## ASSIGNMENT
Return all the data verbatim but without images.

## DATA PROVIDED
- Opening Delimiter -

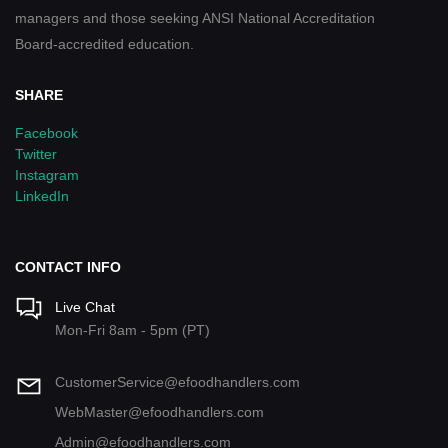
managers and those seeking ANSI National Accreditation
Board-accredited education.
SHARE
Facebook
Twitter
Instagram
LinkedIn
CONTACT INFO
Live Chat
Mon-Fri 8am - 5pm (PT)
CustomerService@efoodhandlers.com
WebMaster@efoodhandlers.com
Admin@efoodhandlers.com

- Closing Delimiter -

## WRITTEN REPLY
managers and those seeking ANSI National Accreditation
Board-accredited education.
SHARE
Facebook
Twitter
Instagram
LinkedIn
CONTACT INFO
Live Chat
Mon-Fri 8am - 5pm (PT)
CustomerService@efoodhandlers.com
WebMaster@efoodhandlers.com
Admin@efoodhandlers.com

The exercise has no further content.